§ **PROVIDED ENTRIES**
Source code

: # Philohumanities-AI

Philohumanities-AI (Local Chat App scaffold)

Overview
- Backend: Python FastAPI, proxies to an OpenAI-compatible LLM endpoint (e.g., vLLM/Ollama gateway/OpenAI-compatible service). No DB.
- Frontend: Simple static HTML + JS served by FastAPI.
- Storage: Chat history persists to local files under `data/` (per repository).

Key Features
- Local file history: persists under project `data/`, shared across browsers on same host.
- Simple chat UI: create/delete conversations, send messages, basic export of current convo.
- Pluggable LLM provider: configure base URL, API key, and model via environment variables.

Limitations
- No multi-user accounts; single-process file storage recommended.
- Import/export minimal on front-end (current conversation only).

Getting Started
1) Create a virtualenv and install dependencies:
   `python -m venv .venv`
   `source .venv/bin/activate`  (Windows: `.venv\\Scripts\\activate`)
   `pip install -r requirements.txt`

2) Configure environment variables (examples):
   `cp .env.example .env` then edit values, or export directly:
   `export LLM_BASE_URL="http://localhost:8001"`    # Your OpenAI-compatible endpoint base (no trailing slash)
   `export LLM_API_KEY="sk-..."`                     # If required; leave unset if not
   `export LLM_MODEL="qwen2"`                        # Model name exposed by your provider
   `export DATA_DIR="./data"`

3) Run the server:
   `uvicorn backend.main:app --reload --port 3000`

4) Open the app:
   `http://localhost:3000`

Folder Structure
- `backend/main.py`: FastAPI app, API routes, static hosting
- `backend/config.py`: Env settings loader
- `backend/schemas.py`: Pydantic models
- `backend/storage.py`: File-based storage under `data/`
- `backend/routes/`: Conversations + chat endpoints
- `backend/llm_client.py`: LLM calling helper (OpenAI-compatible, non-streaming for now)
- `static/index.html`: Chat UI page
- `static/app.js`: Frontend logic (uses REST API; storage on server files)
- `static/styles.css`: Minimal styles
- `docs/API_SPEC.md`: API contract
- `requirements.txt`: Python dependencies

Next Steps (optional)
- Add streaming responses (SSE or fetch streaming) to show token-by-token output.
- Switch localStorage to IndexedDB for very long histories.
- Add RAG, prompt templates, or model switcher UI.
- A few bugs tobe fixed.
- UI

§ **TASK GOAL**
Change every "FastAPI" in the data to "Flask" and leave everything else as it is.

§ **WRITTEN SOLUTION**
Source code

: # Philohumanities-AI

Philohumanities-AI (Local Chat App scaffold)

Overview
- Backend: Python Flask, proxies to an OpenAI-compatible LLM endpoint (e.g., vLLM/Ollama gateway/OpenAI-compatible service). No DB.
- Frontend: Simple static HTML + JS served by Flask.
- Storage: Chat history persists to local files under `data/` (per repository).

Key Features
- Local file history: persists under project `data/`, shared across browsers on same host.
- Simple chat UI: create/delete conversations, send messages, basic export of current convo.
- Pluggable LLM provider: configure base URL, API key, and model via environment variables.

Limitations
- No multi-user accounts; single-process file storage recommended.
- Import/export minimal on front-end (current conversation only).

Getting Started
1) Create a virtualenv and install dependencies:
   `python -m venv .venv`
   `source .venv/bin/activate`  (Windows: `.venv\\Scripts\\activate`)
   `pip install -r requirements.txt`

2) Configure environment variables (examples):
   `cp .env.example .env` then edit values, or export directly:
   `export LLM_BASE_URL="http://localhost:8001"`    # Your OpenAI-compatible endpoint base (no trailing slash)
   `export LLM_API_KEY="sk-..."`                     # If required; leave unset if not
   `export LLM_MODEL="qwen2"`                        # Model name exposed by your provider
   `export DATA_DIR="./data"`

3) Run the server:
   `uvicorn backend.main:app --reload --port 3000`

4) Open the app:
   `http://localhost:3000`

Folder Structure
- `backend/main.py`: Flask app, API routes, static hosting
- `backend/config.py`: Env settings loader
- `backend/schemas.py`: Pydantic models
- `backend/storage.py`: File-based storage under `data/`
- `backend/routes/`: Conversations + chat endpoints
- `backend/llm_client.py`: LLM calling helper (OpenAI-compatible, non-streaming for now)
- `static/index.html`: Chat UI page
- `static/app.js`: Frontend logic (uses REST API; storage on server files)
- `static/styles.css`: Minimal styles
- `docs/API_SPEC.md`: API contract
- `requirements.txt`: Python dependencies

Next Steps (optional)
- Add streaming responses (SSE or fetch streaming) to show token-by-token output.
- Switch localStorage to IndexedDB for very long histories.
- Add RAG, prompt templates, or model switcher UI.
- A few bugs tobe fixed.
- UI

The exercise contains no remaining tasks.